> [Exercise input]:
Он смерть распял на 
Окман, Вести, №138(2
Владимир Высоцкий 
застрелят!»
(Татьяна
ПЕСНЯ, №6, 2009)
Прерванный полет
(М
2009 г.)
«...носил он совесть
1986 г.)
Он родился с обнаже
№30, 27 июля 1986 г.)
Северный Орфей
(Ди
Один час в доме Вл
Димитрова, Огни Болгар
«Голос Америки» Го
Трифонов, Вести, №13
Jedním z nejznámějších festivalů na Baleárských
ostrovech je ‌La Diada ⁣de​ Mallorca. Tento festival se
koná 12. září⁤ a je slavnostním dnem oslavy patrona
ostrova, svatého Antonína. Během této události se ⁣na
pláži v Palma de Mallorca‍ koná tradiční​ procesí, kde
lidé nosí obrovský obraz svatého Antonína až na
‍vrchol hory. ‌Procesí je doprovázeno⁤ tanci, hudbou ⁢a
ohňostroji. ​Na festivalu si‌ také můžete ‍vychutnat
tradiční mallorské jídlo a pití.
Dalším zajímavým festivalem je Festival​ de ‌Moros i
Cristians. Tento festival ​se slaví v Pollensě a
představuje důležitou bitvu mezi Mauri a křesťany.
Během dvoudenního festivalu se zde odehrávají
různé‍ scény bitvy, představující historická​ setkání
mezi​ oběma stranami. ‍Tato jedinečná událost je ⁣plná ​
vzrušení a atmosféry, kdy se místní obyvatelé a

---

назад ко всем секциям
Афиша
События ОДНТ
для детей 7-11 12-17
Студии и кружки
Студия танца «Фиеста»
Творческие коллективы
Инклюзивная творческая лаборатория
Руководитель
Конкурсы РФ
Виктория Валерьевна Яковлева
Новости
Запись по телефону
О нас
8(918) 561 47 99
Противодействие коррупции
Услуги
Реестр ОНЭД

...

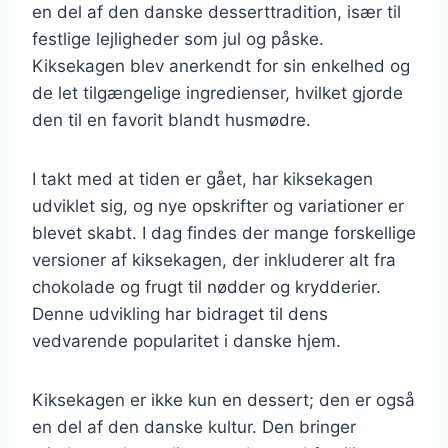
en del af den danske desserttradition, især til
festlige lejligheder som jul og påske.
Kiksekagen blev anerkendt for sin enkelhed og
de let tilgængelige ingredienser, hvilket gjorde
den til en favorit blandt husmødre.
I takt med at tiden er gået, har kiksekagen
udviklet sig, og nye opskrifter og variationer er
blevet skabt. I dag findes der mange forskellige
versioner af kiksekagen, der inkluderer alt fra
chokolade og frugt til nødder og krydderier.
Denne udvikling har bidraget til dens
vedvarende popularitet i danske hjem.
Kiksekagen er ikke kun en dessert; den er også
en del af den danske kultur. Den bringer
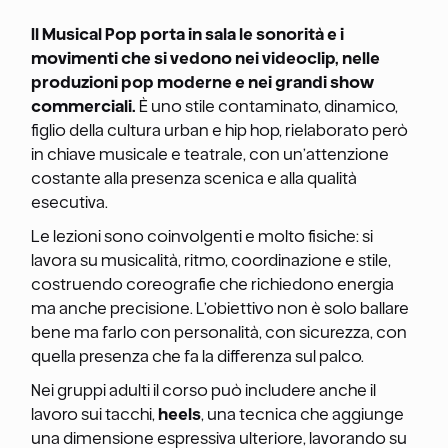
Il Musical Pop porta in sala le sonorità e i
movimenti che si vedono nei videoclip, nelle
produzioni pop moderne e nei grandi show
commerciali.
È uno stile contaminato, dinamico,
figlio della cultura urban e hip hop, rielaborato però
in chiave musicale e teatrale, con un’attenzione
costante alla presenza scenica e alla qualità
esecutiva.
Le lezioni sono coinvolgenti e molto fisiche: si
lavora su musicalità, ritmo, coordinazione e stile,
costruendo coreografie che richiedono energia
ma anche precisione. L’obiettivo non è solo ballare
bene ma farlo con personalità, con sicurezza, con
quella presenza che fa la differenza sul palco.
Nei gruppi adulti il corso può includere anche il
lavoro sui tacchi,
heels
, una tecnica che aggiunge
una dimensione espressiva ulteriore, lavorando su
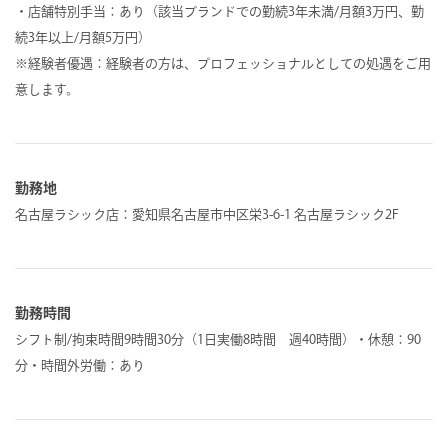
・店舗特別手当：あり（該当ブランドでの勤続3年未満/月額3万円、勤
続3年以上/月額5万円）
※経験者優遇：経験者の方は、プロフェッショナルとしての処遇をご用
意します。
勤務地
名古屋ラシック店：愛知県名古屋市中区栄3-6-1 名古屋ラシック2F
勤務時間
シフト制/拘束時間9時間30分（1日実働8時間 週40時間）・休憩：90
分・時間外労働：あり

> [Task instructions]: List every line of the items that contains the word "tradiční".

> [Exercise solution]:
pláži v Palma de Mallorca‍ koná tradiční​ procesí, kde
tradiční mallorské jídlo a pití.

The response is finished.